While there’s access to more music than ever, the reality is that most new music has little chance of being heard outside of the following that already exists for it. With that in mind, here are a handful of recent releases, by both familiar and unfamiliar names.

The self-titled CD by Universal Thump (Universal Thump) features the writing and singing of Greta Gertler. The band essentially are a duo of her and drummer-producer Adam D. Gold, but this beautifully sprawling double disc calls on more than five dozen musicians to carry out the gorgeous orchestral sweep of the 18 songs. Piano based, the settings embrace everything from chamber-like portraiture to cabaret, from the gusto of a small-town parade to the undulating seas of a modernist philharmonic. There are passages that vividly set scenes for a film that builds itself in your mind. Judiciously deployed harmony vocals vary the sound and create tensions with Gertler’s gentle sonorities.

Over the past three decades, Clay Harper has appeared in a number of Atlanta-based bands (the Coolies, Ottoman Empire, the Bogues) and has released a series of 45s under his own name and a few children’s albums that featured the likes of Wreckless Eric and Ian Dury. His first new release in 10 years is Old Airport Road (Terminus Records). While he’s the lead singer on most of it, in his role as writer and producer he steps aside for guest vocalists when it’s an apt match, such as on the haunting title track featuring Errol Moore (along with Atlanta’s crown prince on the electric guitar, Glenn Phillips). The set plays out like one cool radio program, as it moves with ease through songs that are soulful, funky, sassy, angular, and rocking.

Locally-based drummer Chris Corsano has recorded with a list that includes Bjork, Nels Cline, Thurston Moore and Joe McPhee. Cut (Hot Cars Warp Records) offers 19 solo improvisations recorded earlier this year. Besides his array of drums, Corsano goes to town on metal racks, funnels, and blocks of wood, sometimes adding to the proceedings with saxophone mouthpieces, plastic tubes and violin bows. The variety from cut to cut is both staggering and uplifting.

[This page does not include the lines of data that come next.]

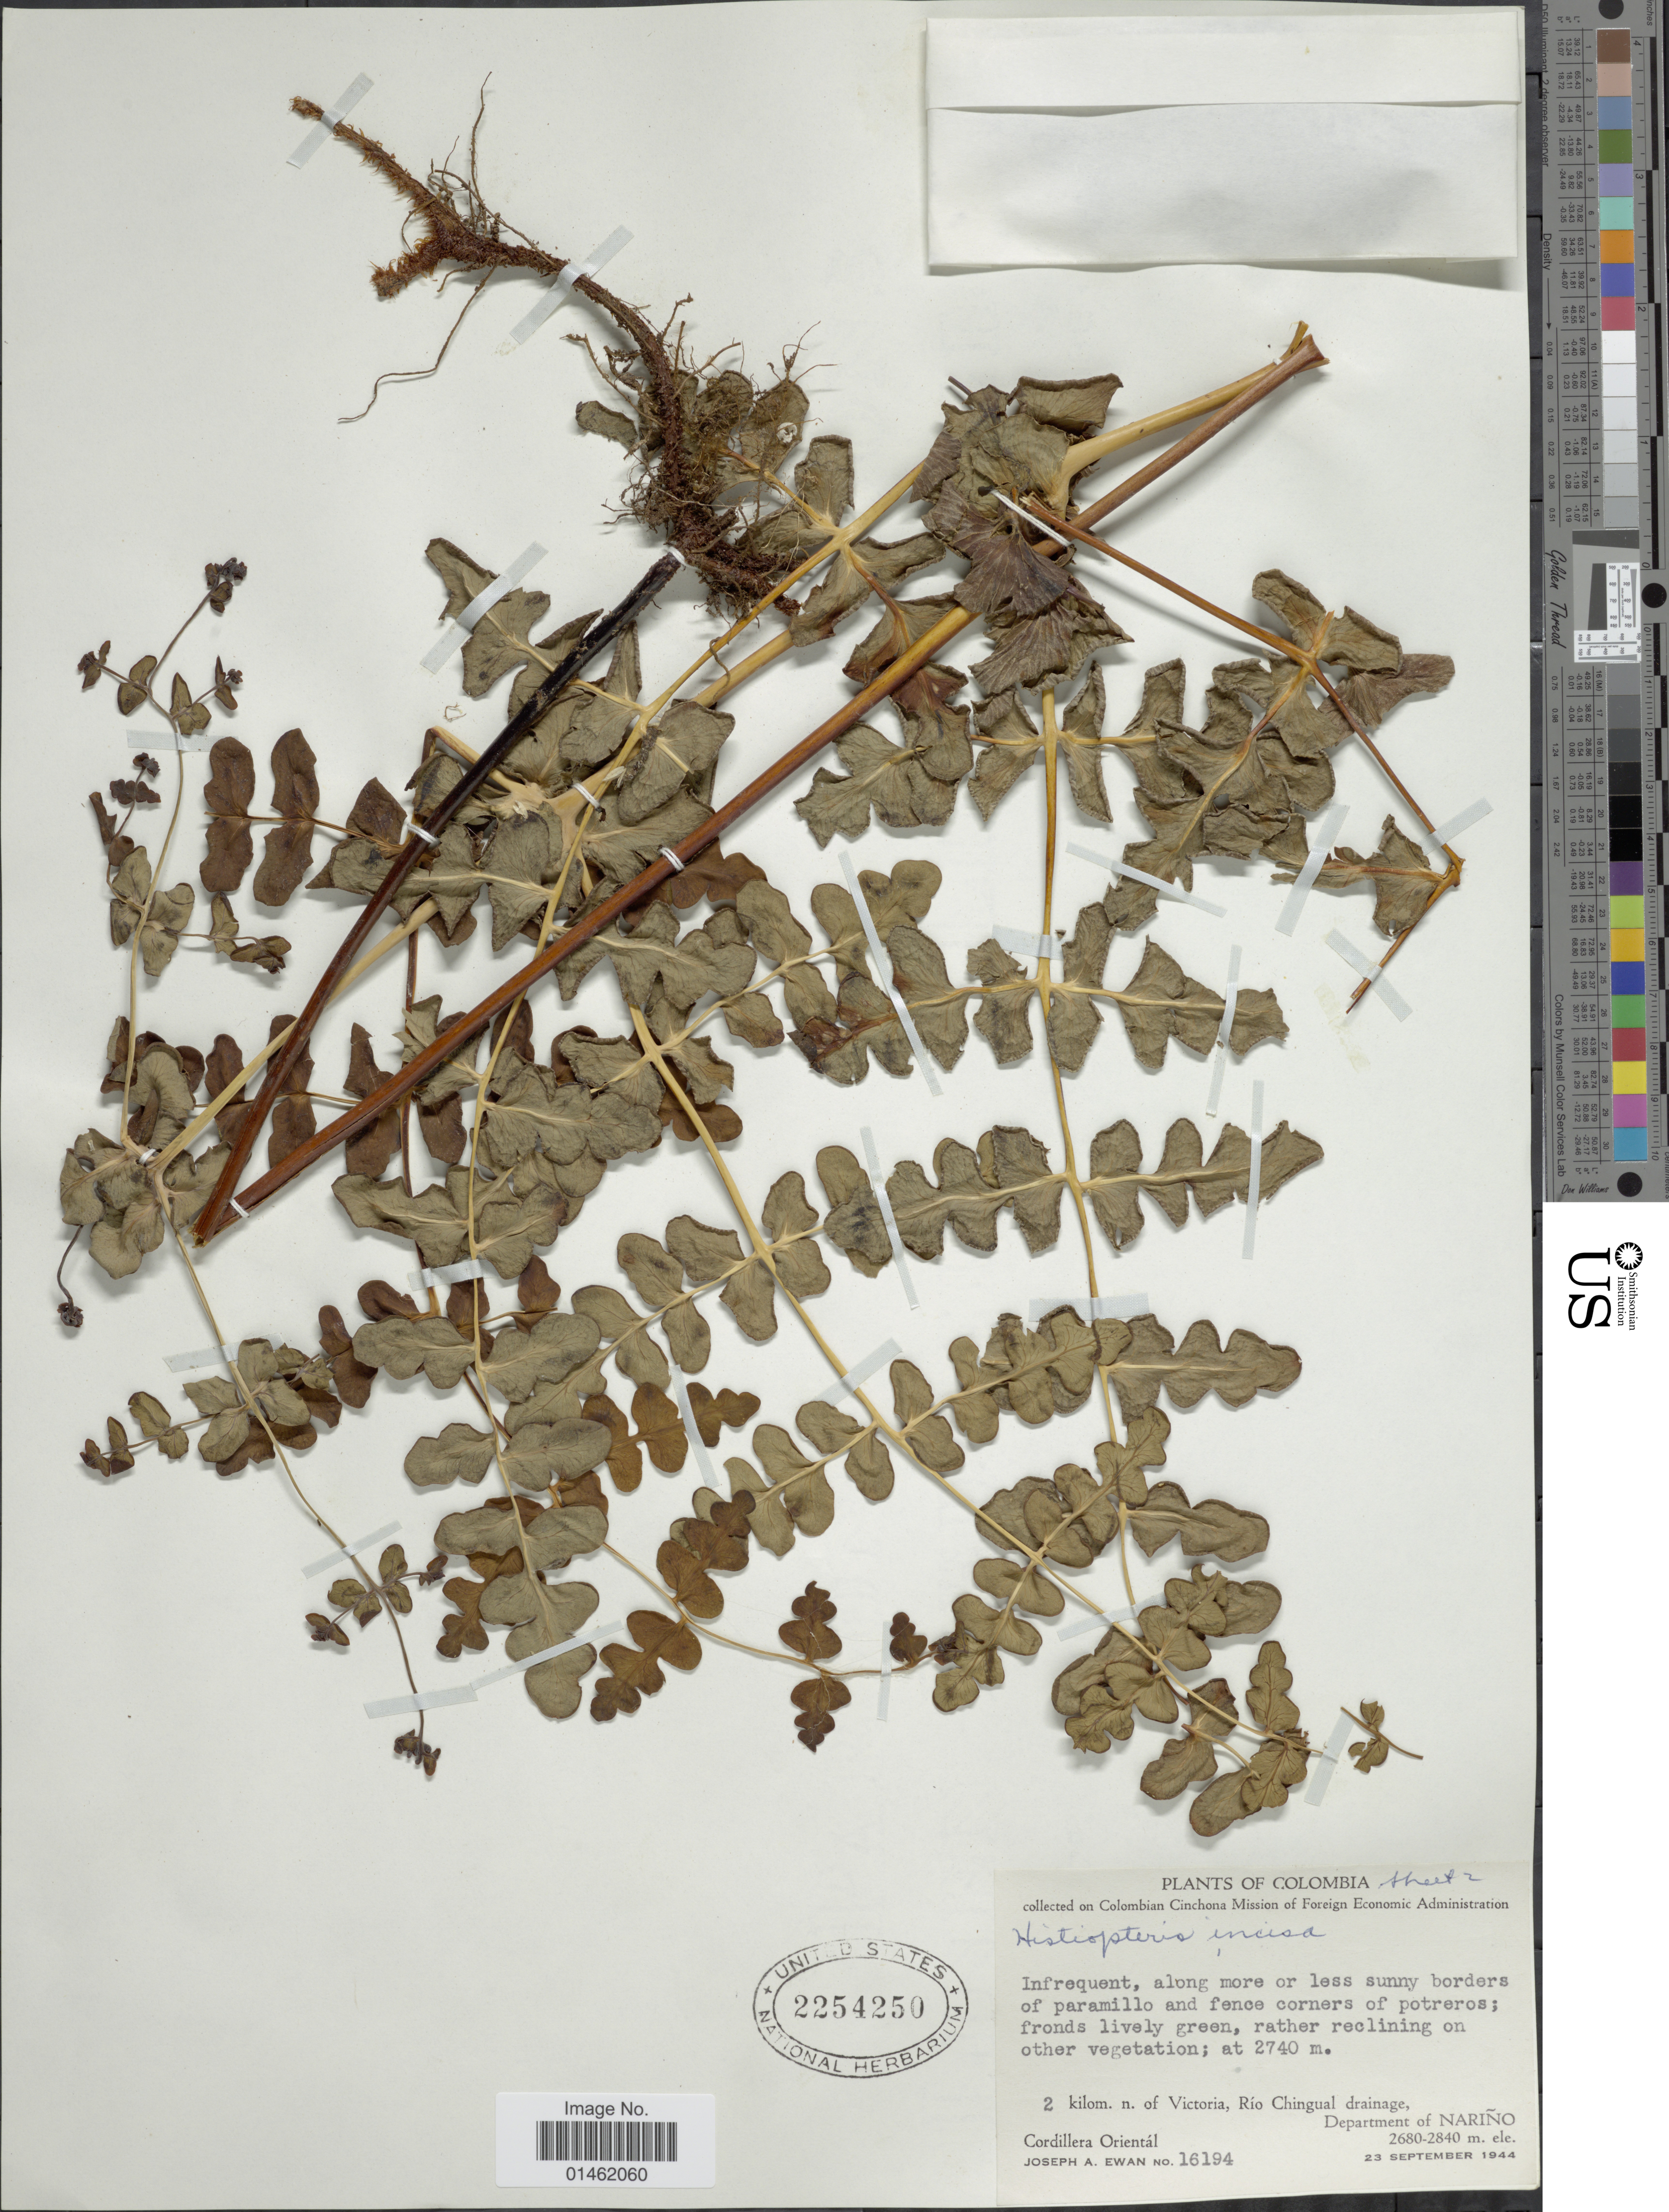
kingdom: Plantae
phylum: Tracheophyta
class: Polypodiopsida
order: Polypodiales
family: Dennstaedtiaceae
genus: Histiopteris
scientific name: Histiopteris incisa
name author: (Thunb.) J. Sm.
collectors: J. A. Ewan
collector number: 16194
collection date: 1944-09-23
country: Colombia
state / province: Nariño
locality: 2kilom. n. of Victoria, Rio Chingual drainage, Department of Narino, Cordillera Oriental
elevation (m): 2680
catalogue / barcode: US 2254250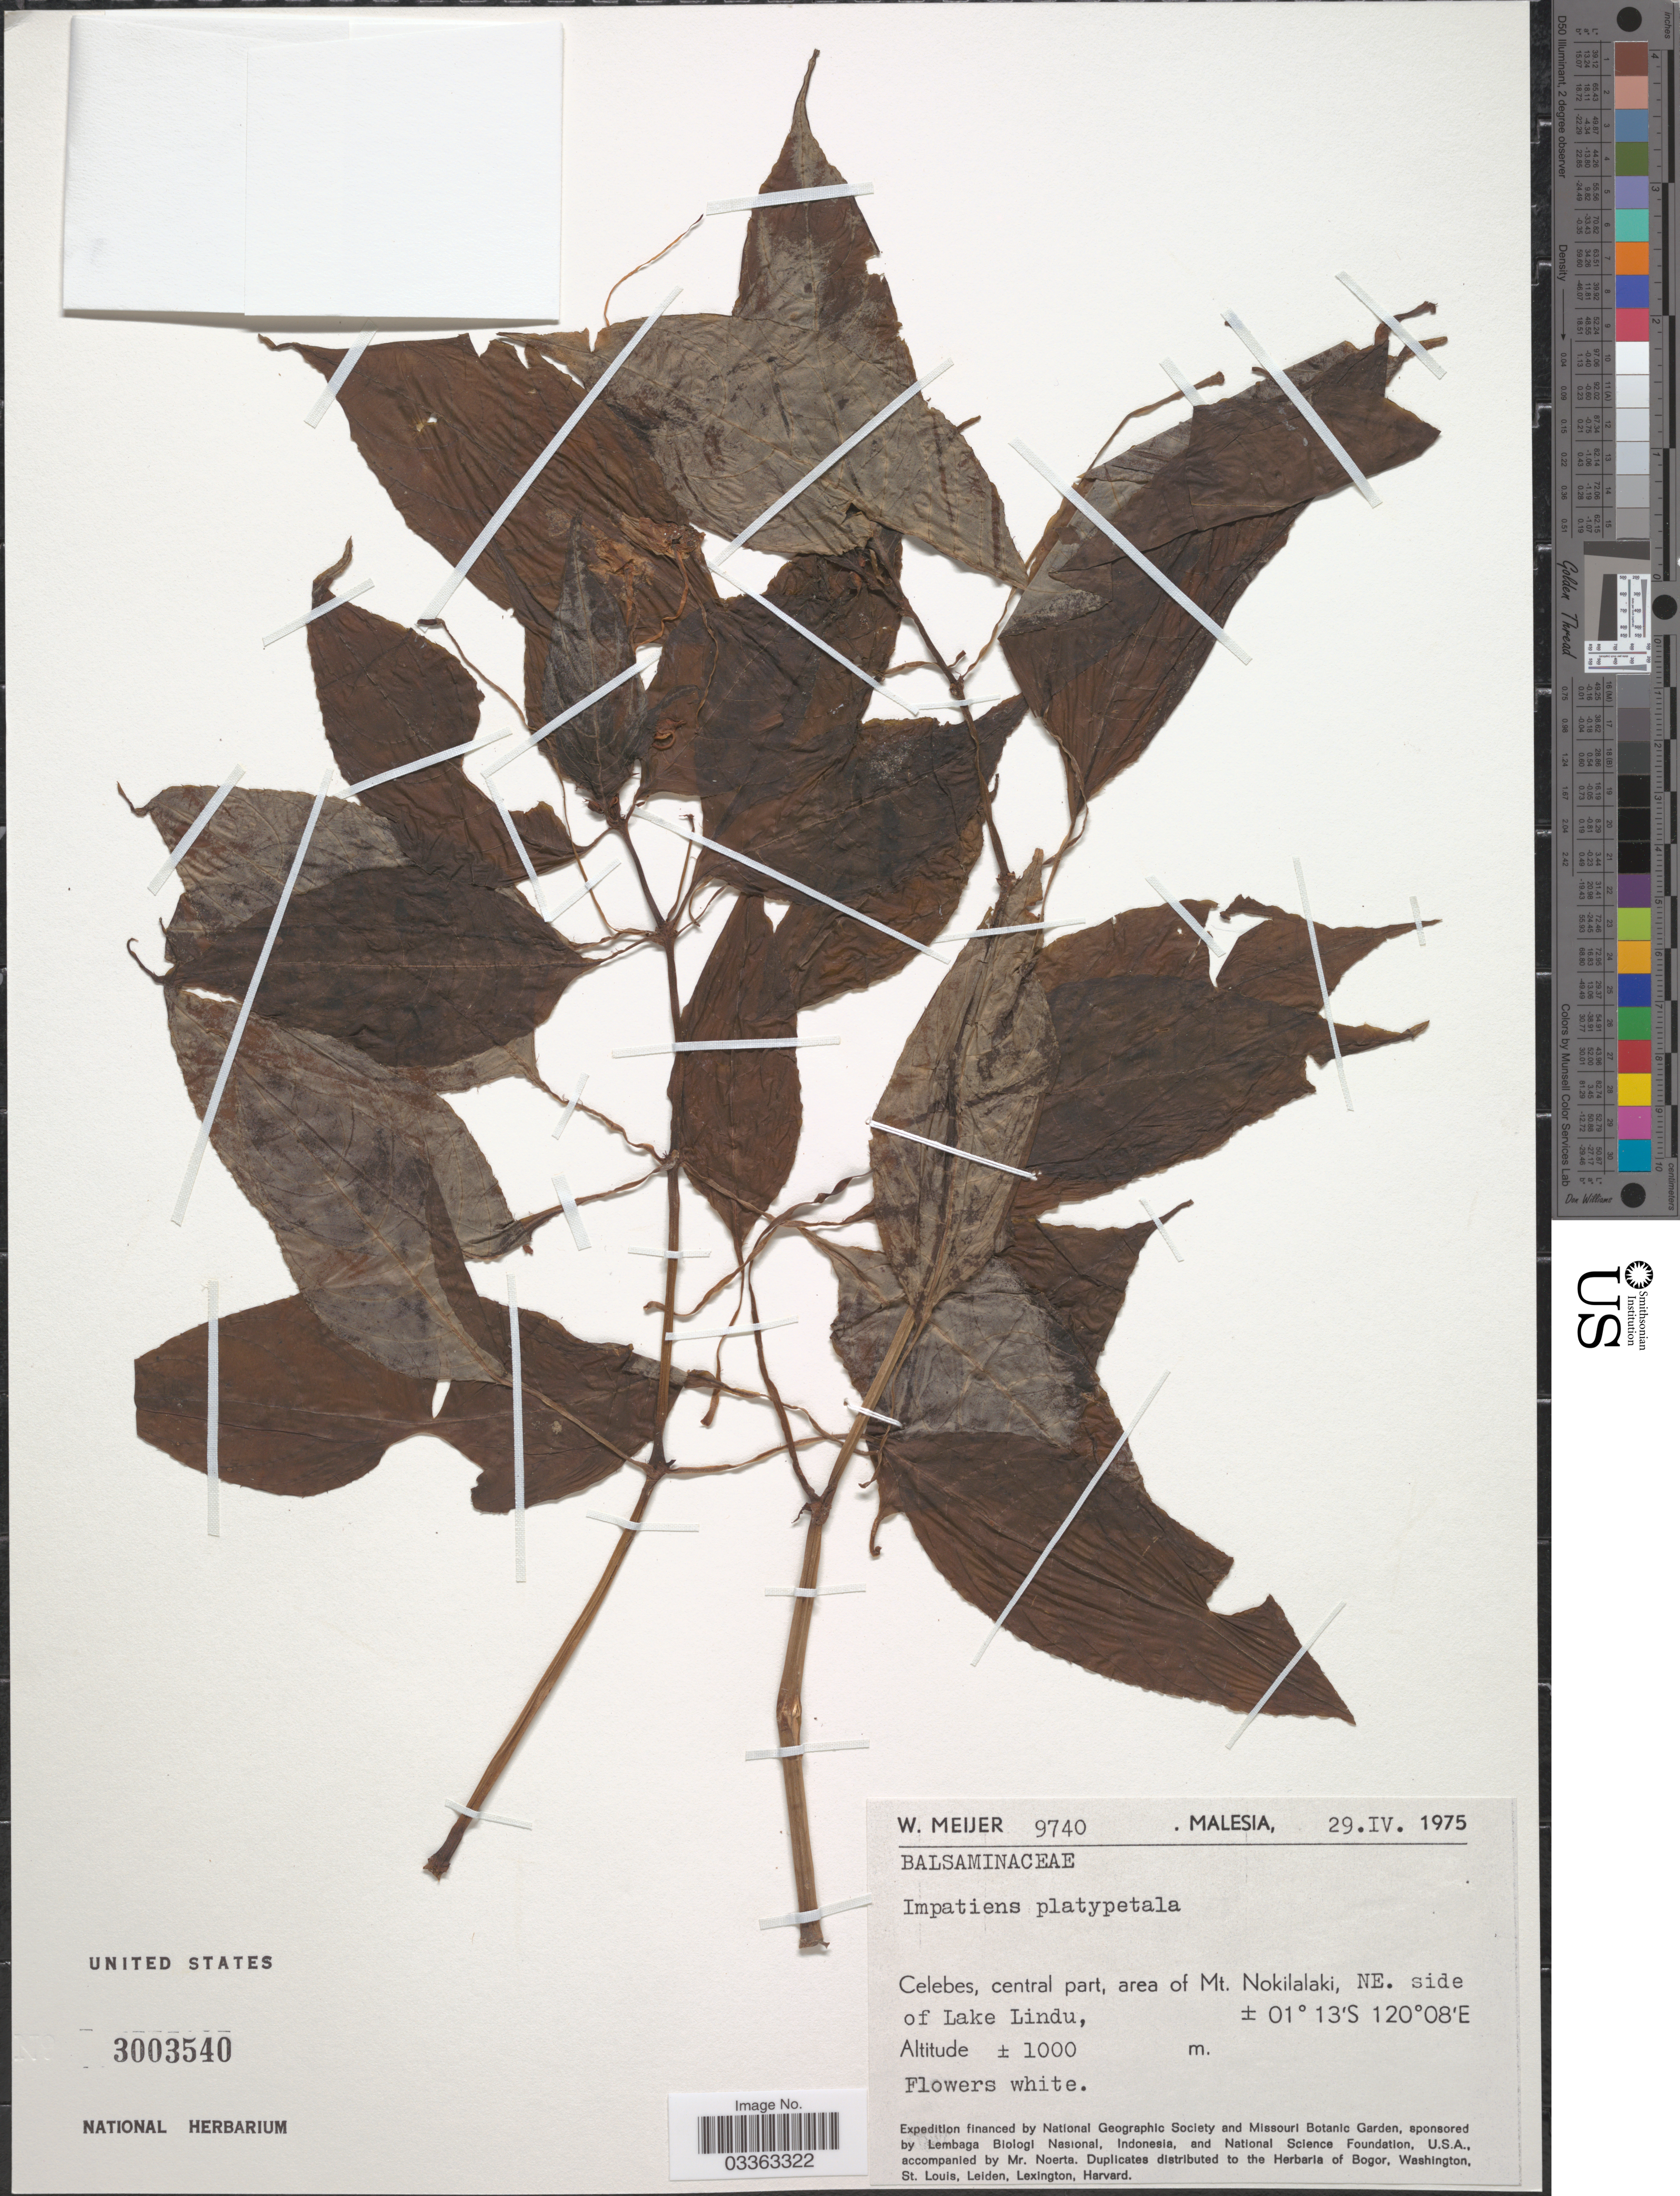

Van Morrison’s latest finds him making ever dumber front covers and more cumbersome album titles, but man oh man, this guy can sing, and he and the band deliver. Van’s lyrical identity still has him hopping back and forth between being a romantic seeker and campaigning to be named International Grump Laureate. Born to Sing: No Plan B (Blue Note) is about the sound, the groove, the mood and how to ride it across a four to eight minute landscape.

Election Special (Nonesuch) is Ry Cooder’s fifth album of original material since 2005. Besides the impressive release schedule, what’s remarkable about this is that prior to Chávez Ravine, Cooder was not writing his own songs (he did compose for sountracks). Following on the heels of last year’s Pull Up Some Dust and Sit Down, Cooder is continuing to explore the realm of social broadsides, or protest songs. As the title suggests, these nine numbers directly address issues swirling around this year’s election. There’s a directness to the presentation that underscores the urgency he felt, recording it quickly (playing guitars, mandolin and bass) accompanied by just his son on drums.